A relação entre audição e cognição é tão relevante que desenvolvedores de algoritmos de aparelhos auditivos começaram a considerar as análises das funções cognitivas na escolha do processamento dos aparelhos de amplificação sonora individual (AASI). Existindo uma recomendação de compressão de ação lenta para os indivíduos com habilidades cognitivas rebaixadas. Futuramente, o desempenho das habilidades cognitivas poderá ser um pré-requisito essencial na seleção e programação dos AASI?
Outras questões pairam sobre este tema, tais como, os pacientes com rebaixamento cognitivo e com alterações auditivas necessitam de um programa de habilidades cognitivas e atencionais previamente ao processo de reabilitação auditiva?
Concluindo, o tamanho do cérebro diminui com a idade, com a redução substancial das substâncias brancas e cinzentas.
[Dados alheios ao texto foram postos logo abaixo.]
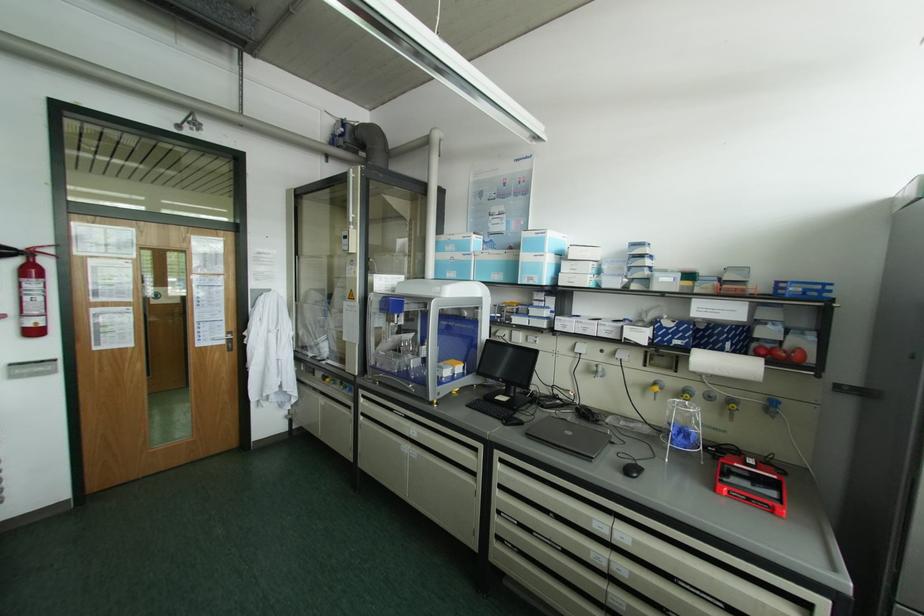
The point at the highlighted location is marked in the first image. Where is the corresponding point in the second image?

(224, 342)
Os lobos temporais também apresentam uma diminuição do seu volume com o envelhecimento, assim sendo, tanto a percepção sensorial quanto a velocidade de processamento diminuem com a idade, impactando o desempenho cognitivo. A acuidade auditiva pode diminuir após os 30 anos de idade, sendo que, até 70% dos indivíduos com 80 anos de idade apresentarão um quadro de perda auditiva. Estas alterações trarão dificuldades como a localização sonora e a discriminação dos sons de fala associadas a um declínio na percepção sensorial. Deste modo, as habilidades cognitivas sofrerão também com as alterações decorrentes do sistema auditivo.
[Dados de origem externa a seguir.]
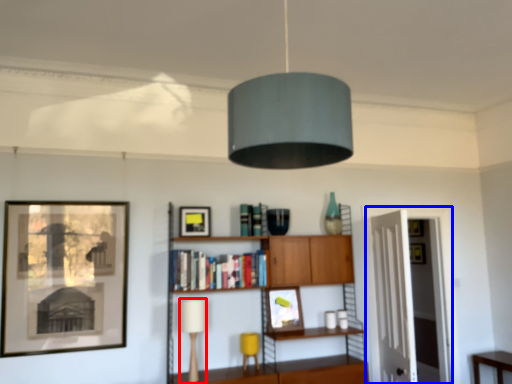
Question: Which object is further to the camera taking this photo, table lamp (highlighted by a red box) or glass door (highlighted by a blue box)?

Choices:
 (A) table lamp
 (B) glass door

Answer: (B)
Enfim, estamos em um momento da Ciência em que às necessidades de cada paciente deve ser monitoradas cuidadosa e detalhadamente para que o atendimento seja personalizado, humanizado e realmente efetivo. Assim, a compreensão das relações entre cognição e audição devem ser claras para os profissionais envolvidos no processo comunicativo.